There is another thing that is weird about the “importance” marker: it doesn't change over time. The other day I received a mail that related to a meeting. This mail did indeed require immediate action, which would have given it high priority to me. Unfortunately, I only saw that mail after the meeting. Consequently, its relevance had vanished completely. If my email-program had really been helpful to me, this mail would not have been shown to me at all. After all, the relevance to me had dropped from top priority down to completely irrelevant. That makes a static marking pointless all the same.

An interesting question is now: why is it not possible for my email-program to sort the mail on relevance for me? After all, we do have “Artificial Intelligence”, don't we? If I, a human being, can classify on priority effortlessly, then that should surely be (just to keep away from the close to inevitable 'piece of cake') a five-finger exercise for a computer as well? If a computer can beat the world champion of Go, than a thing like sorting on relevance should surely be relatively easy?
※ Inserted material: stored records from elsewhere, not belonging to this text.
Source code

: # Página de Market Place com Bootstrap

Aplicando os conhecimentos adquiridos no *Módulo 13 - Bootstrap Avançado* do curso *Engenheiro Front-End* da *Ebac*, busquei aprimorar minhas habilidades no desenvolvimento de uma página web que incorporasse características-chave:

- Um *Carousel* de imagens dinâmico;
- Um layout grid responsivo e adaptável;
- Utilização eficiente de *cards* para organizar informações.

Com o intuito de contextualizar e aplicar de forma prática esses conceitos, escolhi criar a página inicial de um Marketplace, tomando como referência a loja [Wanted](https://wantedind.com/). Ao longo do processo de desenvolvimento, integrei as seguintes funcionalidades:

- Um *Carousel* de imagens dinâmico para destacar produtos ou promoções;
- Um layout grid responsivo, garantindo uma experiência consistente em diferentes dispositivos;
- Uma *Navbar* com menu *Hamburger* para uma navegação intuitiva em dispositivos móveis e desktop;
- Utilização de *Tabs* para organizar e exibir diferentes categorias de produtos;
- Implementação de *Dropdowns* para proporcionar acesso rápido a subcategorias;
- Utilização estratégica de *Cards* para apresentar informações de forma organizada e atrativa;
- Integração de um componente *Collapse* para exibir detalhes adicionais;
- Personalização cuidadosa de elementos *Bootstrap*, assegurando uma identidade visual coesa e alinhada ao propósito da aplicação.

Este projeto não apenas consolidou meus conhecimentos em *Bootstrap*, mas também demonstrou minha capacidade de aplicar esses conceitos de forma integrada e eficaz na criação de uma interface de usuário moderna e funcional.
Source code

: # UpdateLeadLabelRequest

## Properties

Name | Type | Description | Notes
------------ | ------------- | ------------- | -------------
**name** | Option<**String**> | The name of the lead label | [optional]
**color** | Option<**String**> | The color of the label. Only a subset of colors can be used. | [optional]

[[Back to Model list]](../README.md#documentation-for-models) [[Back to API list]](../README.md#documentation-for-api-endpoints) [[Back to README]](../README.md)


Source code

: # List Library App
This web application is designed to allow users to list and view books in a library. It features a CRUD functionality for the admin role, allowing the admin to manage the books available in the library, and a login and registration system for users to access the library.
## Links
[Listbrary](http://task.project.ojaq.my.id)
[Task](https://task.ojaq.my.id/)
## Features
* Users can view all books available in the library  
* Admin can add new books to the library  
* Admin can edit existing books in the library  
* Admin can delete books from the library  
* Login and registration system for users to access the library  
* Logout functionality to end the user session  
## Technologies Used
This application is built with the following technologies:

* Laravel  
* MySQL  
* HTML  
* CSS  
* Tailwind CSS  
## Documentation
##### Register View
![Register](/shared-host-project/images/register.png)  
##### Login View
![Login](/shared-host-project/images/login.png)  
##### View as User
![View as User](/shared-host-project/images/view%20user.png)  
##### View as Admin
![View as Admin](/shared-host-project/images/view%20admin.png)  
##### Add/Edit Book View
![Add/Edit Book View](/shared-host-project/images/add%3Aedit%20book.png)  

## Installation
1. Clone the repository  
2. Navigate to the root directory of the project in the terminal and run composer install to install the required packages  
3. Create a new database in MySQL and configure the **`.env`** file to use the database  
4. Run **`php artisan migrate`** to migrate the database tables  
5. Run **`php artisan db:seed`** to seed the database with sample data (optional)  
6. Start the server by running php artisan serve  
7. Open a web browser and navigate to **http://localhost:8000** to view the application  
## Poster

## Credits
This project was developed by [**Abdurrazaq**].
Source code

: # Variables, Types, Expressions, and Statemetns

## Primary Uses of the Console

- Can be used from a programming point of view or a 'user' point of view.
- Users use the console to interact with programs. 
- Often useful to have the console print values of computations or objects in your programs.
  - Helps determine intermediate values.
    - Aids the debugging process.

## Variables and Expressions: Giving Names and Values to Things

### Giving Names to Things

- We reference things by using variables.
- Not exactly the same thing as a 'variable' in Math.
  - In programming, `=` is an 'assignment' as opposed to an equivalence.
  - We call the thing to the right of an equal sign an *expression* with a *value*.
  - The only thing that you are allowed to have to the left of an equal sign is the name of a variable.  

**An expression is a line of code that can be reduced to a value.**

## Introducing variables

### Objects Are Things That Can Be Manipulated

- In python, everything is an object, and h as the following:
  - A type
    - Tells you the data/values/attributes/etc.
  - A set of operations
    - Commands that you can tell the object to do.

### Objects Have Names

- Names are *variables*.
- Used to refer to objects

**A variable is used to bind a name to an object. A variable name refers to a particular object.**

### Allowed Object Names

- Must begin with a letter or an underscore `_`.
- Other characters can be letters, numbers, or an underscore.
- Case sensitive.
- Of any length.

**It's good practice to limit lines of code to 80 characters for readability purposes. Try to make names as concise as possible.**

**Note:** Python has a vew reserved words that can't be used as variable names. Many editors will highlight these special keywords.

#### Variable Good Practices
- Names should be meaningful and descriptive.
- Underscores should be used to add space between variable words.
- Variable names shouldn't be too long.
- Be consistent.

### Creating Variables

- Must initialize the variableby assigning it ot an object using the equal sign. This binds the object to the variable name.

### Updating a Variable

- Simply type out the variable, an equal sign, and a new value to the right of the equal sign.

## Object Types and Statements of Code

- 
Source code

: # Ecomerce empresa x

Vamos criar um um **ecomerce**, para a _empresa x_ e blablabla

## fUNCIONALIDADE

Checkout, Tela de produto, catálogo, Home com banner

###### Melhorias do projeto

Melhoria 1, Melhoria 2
Unfortunately, the last two questions still have to be answered negatively. A computer is not capable of doing such things. Not yet, anyway. And that has everything to do with what we referred to with "they're missing something", and that something is called “semantics”. Simply put: what my mail means is not yet clear to the computer. Thanks to Big Data we are flooded with a storage lake full of data, but the meaning of it, the semantics, still remains hanging in the air impalpably. The computer must also be capable to decide what is important for me. That requires interpretation. And computers are still very bad in interpretation. This is linked, among other things, to how ICT professionals approach their field of expertise: great attention is devoted to the ‘T’ in ICT, i.e. the technology. But there is a lot less attention for the ‘I’: the information.

What makes something information? Let's go and ask the largest source of information we have available. The worldwide web brought us Wikipedia, and therein we can read: "Information (from the verb informare: to inform in the sense of "to give form to the mind", "to discipline", "instruct", "teach") is related to notions of communication, perception, education, and knowledge, and can be thought of as the resolution of uncertainty." Wikipedia continues with “Strictly speaking information is information if and only if it is interpretable. Interpreting and integrating information will provide knowledge”; and that is precisely what we called the semantics.

Beside information we also have the concept of data. The difference between data and information is precisely the semantics. Data becomes Information through their coherence in a certain context and representation, which can be expressed in concretely formulated facts; and that is the semantics.

That semantics is a phenomenon that will be hard to automate is evident. But the solution comes into view if we focus in IT on the ‘C’ that has been dropped from ICT: Communication.

For by capturing communication and interpreting it, we can make a start with digitally capturing the semantics. The trick is that we must convert communication into facts. Once we have taken that step, an ideal picture starts to emerge: ‘Big Semantics’.

In this ideal picture information and my interpretation of it will also be known to the computer. With that the computer will understand - in the form of an algorithm - the relevance of mails sent to me and can help me to determine the priority of my mails. If the algorithm cannot interpret things, because it cannot distil recognizable facts from the context of a given communication, it should take this to the only person that is capable to answer the issue in a definitive way: me personally. By asking the right questions the algorithm allows me to designate the relevant facts in the given communication. So what it boils down to is this: the interpretation of the relevant facts from the communication should be facilitated by means of … communication. In fact, it is all about composing my weltanschauung through my interpretation of the facts in the given communication.

Of course, this insight is not just limited to mails; it applies to the complete abundance of information that reaches us by any other means. E-mail only served here as a simple example. Perhaps the continuous interpretation of all communication brings along “big brother” associations. But I and I alone am the true owner of my fact-based interpretation. This interpretation should therefore be monitored carefully and only made available to me personally, lest I be drowned helplessly in the 'tidal wave' of communication. And that goes for every single end user of any abundance of information.

If we continue on this path, and manage to move the focus of the technology in IT to information through communication, then we are on the verge of a new era, in which we will truly be supported by computers, simply because they understand us. Just to put it in plain English: ‘The Era of Big Semantics’.